Writing The Specification

It is a advisable to start the specification with a detailed description of the work involved; this is known as 'scope of works'.

When starting to write the specification of the works, it is advisable to describe the works at the very lowest levels of intended alteration which may, in some cases, mean modifications to foundations and will contain descriptions for:

• Providing temporary support for floors and existing ceilings in order to strengthen or replace lintels;

• Preparing, probably, even at this early stage, the stairwell which will afford access to the works in the intended conversion area.

Specify precisely; leave nothing to question by the builders or even yourself at a later date at the time of construction, thinking through and describing all of the building operations from the start of the element being considered to its natural conclusion of the reinstatement of surfaces and decorations. An example is given below for the replacement of an existing lintel with a new lintel capable of carrying a new floor load above:

'Window W4: carefully remove carpets and provide dust-proof screen on dining room side of window. Provide temporary structural support to ceiling and roof above by fitting a temporary purlin in the roof space above over the areas of the rafter currently supported by the lintel. Purlin to be supported off struts directly on bearers onto ceiling joists.

Fit a spreader beam immediately beneath the struts under the existing ceiling and support on Acrow or similar props. The Acrows to be set on a bearer on the floor. When all load has been taken from the lintel by the propping system, carefully remove the existing lintel, replace with new lintel and bed solidly. Do not remove props until mortar has set. Not less than 48 h after the replacement of the lintel, prop system can be removed and the area restored, made good and decorated as necessary.'

Avoid vague and incomplete specification clauses such as, 'Fit new floor to attic space.' This should be specified as follows:

'Provide and fix 19 mm tongued and grooved jointed, V313 flooring grade chipboard conforming to BS 5669:1989 Type C4. Board to be fixed with 63 mm long annular ring shanked nails, including gluing all tongued and grooved joints. 38 x 50 mm softwood noggings to be used around the perimeter of the room to support flooring and at any square edge joint in the board.'

This will avoid:

(1) the supply of inferior boarding;

(2) falling below the requirements for a V313 moisture-resisting grade chipboard in bathroom areas;

(3) the irritating problem of squeaking floors caused by incorrect nails and incorrect jointing of the boards;

(4) the flexing of the floorboard between floor joists through inadequate support.

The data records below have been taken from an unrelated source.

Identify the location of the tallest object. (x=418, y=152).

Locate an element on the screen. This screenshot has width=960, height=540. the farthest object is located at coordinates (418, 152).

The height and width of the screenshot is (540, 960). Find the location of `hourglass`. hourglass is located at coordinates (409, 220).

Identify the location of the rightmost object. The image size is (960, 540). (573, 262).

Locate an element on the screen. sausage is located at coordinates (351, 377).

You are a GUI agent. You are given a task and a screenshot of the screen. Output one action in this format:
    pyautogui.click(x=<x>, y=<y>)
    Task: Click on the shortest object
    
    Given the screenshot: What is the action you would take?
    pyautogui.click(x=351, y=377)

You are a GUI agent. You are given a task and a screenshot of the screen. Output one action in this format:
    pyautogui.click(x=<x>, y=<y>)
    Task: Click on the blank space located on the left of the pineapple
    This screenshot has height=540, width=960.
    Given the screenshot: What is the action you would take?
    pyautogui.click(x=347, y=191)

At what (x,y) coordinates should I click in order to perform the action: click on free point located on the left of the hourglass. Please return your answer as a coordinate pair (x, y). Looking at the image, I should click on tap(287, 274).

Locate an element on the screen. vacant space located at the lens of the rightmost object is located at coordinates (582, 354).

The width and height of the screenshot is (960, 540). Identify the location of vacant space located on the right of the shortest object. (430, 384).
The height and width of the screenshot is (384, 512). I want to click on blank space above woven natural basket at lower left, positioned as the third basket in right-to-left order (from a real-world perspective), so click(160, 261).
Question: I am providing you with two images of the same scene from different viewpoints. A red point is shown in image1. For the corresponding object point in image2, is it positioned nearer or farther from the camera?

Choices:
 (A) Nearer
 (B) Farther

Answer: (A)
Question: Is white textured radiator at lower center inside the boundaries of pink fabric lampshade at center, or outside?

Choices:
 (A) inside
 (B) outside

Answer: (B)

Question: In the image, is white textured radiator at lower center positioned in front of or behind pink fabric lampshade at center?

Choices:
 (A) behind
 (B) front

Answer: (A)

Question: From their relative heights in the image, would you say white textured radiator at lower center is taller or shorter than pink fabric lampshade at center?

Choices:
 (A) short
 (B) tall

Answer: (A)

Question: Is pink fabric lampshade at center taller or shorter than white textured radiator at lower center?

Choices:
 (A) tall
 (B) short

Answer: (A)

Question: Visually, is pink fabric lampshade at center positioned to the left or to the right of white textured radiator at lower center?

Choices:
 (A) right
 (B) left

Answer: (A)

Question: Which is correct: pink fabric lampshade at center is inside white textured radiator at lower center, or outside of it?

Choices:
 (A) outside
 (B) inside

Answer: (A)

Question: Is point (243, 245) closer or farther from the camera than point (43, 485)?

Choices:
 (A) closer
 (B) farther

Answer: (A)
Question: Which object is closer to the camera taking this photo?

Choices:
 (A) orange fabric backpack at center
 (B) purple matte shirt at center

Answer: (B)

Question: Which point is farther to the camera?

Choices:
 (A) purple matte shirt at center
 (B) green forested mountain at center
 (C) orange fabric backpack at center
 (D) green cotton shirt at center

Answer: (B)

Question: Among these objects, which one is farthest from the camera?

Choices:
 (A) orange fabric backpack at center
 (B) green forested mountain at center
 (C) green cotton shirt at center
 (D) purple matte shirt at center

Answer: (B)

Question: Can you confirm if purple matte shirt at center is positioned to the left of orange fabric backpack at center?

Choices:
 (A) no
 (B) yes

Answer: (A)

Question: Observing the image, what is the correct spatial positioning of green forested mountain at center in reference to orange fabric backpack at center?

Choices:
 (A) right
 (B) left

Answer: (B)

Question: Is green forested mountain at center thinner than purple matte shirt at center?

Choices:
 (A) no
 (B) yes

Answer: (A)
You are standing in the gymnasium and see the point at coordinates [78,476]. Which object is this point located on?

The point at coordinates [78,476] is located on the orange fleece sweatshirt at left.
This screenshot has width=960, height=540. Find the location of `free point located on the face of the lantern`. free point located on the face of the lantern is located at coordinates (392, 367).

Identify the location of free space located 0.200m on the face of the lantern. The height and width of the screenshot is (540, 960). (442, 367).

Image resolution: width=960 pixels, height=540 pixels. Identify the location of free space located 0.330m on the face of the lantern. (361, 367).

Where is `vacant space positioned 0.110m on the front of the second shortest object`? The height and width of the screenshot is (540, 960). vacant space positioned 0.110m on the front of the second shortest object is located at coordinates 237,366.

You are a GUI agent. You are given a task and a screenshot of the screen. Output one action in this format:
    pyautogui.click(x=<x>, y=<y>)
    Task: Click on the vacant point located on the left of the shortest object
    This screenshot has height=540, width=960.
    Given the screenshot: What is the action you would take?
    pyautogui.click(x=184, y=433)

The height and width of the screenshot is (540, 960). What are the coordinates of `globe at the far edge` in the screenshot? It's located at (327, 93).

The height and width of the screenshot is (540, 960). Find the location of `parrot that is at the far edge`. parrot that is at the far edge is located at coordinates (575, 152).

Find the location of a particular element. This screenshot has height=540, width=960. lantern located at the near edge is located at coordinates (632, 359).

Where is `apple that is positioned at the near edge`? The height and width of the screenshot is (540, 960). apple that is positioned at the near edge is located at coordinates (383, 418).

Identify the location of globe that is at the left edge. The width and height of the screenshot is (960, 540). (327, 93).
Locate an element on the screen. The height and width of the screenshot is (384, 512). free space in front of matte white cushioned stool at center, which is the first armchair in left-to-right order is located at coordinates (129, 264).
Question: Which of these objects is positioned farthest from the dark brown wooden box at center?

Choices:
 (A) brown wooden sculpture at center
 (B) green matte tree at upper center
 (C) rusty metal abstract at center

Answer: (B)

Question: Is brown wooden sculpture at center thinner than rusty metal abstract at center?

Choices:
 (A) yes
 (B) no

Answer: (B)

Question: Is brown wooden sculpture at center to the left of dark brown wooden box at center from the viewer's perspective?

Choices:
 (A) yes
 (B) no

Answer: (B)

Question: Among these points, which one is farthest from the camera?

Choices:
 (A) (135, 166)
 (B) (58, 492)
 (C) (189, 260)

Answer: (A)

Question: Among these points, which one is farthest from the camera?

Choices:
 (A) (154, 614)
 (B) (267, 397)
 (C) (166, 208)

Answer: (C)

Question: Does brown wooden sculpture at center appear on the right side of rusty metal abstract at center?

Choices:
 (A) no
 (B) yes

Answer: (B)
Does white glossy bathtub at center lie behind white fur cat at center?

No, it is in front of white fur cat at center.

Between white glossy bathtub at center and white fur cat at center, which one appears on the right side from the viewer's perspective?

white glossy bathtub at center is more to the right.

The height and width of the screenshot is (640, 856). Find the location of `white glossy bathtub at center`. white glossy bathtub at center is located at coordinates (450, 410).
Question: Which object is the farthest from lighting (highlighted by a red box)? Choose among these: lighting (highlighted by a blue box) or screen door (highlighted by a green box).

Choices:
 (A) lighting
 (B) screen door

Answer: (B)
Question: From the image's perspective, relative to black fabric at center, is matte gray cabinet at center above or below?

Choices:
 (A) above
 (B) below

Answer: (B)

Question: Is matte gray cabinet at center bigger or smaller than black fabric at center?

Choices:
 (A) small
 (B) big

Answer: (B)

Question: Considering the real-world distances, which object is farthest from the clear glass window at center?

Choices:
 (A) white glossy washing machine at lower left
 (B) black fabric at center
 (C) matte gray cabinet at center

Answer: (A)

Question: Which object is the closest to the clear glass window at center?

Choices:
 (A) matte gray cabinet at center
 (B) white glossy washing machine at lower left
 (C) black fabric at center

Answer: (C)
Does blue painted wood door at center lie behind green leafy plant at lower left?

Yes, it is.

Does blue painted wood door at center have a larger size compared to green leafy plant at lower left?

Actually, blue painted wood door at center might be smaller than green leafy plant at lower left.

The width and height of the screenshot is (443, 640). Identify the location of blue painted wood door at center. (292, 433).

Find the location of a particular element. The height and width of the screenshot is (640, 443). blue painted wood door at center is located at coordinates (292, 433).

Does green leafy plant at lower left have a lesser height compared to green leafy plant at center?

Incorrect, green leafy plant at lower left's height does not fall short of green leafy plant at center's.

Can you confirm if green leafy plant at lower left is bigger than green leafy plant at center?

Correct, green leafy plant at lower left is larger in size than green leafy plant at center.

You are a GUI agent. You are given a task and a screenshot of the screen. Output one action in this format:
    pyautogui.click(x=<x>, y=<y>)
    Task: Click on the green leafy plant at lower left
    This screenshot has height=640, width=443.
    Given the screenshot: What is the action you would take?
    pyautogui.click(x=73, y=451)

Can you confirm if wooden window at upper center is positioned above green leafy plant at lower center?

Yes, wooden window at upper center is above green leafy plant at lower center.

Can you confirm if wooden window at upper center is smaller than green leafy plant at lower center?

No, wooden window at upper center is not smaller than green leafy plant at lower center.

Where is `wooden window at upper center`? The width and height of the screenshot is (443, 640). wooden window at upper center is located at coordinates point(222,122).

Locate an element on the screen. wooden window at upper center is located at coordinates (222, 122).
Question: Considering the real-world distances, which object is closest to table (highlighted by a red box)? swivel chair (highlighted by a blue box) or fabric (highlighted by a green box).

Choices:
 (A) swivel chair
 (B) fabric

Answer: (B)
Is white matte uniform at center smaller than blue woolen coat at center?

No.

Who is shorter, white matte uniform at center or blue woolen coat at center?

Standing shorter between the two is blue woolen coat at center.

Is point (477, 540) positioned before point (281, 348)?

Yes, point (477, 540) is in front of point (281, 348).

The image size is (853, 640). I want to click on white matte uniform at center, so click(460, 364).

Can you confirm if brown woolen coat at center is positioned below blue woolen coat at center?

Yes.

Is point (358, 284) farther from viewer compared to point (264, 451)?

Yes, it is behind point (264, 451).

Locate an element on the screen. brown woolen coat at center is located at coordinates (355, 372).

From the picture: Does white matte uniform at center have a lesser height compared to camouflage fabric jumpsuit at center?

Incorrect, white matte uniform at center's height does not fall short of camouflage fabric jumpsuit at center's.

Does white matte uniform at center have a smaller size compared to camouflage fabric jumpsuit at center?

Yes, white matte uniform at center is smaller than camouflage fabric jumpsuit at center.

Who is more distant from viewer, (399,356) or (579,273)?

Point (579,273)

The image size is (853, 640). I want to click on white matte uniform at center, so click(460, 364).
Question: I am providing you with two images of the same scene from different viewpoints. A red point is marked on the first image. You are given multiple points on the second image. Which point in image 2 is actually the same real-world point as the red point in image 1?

The result is, of course, a good sound job at the price quoted, and if any of the specified items have not been carried out at the time of inspection, or a badly creaking floor becomes evident after use, then the employer has a legitimate claim against the builder. The moral of all this is to spend time in the preparation and planning and you will save hours if not days of delay and frustration later. Remember, if you are the architect or builder, that your client may well have to remain in occupation throughout the conversion and the minimum of disruption is therefore desirable. Delays caused by unspecified and therefore unforeseen work will not easily be tolerated at this time of great disturbance to the household.